* Problem description: Reproduce each line from the records that holds "figures".

--------------------

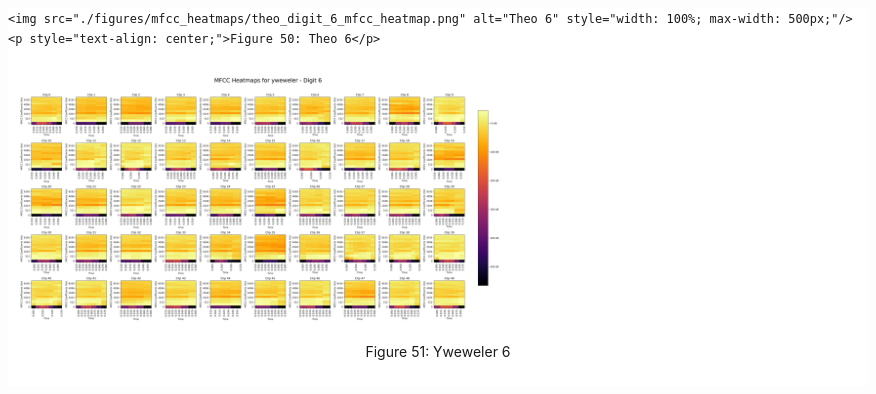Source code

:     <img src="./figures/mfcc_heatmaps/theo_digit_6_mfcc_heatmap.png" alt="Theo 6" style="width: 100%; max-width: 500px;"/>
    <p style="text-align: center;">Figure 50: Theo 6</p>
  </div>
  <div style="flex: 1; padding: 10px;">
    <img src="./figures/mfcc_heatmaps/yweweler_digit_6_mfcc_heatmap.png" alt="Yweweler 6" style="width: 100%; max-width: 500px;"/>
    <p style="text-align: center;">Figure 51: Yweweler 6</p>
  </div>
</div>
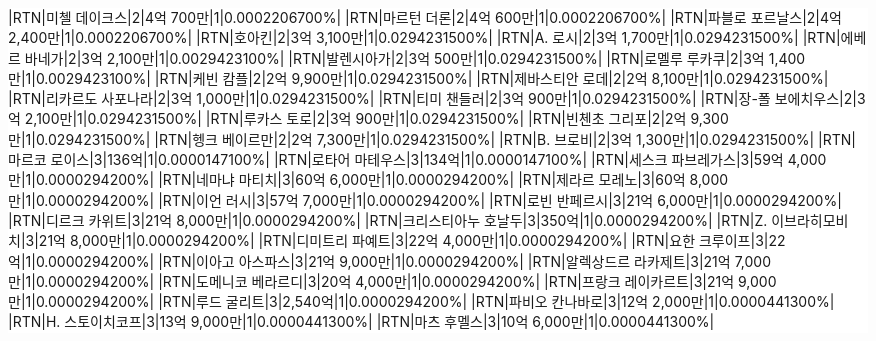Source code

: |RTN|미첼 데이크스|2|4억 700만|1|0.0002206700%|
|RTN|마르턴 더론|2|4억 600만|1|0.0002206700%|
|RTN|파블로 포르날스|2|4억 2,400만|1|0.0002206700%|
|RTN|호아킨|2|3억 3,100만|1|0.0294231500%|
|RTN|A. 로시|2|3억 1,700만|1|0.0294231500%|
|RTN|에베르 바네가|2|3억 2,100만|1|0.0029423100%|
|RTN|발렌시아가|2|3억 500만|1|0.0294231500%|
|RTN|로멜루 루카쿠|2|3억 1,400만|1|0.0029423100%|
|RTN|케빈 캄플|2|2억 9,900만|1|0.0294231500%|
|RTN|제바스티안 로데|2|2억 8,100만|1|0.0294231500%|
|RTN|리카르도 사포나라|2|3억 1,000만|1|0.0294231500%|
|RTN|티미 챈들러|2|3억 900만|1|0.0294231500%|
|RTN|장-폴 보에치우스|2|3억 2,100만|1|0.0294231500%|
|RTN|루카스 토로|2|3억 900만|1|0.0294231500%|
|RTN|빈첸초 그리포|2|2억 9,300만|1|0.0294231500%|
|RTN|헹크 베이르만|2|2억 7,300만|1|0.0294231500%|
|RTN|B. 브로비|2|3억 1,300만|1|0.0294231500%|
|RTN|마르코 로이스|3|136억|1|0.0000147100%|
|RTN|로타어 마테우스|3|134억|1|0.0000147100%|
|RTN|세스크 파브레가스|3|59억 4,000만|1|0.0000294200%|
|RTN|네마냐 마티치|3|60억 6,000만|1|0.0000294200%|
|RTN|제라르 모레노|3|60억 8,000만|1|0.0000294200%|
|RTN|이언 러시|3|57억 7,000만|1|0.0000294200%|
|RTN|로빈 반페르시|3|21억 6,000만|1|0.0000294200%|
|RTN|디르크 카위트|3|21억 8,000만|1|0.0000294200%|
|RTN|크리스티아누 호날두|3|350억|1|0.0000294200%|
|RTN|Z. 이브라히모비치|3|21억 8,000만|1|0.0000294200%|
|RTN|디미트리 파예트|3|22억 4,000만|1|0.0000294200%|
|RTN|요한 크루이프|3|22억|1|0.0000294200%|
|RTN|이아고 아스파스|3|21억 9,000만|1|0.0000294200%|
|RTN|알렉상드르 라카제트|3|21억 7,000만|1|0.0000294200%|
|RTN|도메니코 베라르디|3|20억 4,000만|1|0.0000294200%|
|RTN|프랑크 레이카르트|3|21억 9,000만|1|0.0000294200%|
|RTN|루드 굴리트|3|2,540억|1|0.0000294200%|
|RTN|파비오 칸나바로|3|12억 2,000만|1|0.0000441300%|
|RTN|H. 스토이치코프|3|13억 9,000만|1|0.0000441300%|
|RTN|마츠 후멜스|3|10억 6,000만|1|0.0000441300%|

--------------------

* Response area:
:     <img src="./figures/mfcc_heatmaps/theo_digit_6_mfcc_heatmap.png" alt="Theo 6" style="width: 100%; max-width: 500px;"/>
    <img src="./figures/mfcc_heatmaps/yweweler_digit_6_mfcc_heatmap.png" alt="Yweweler 6" style="width: 100%; max-width: 500px;"/>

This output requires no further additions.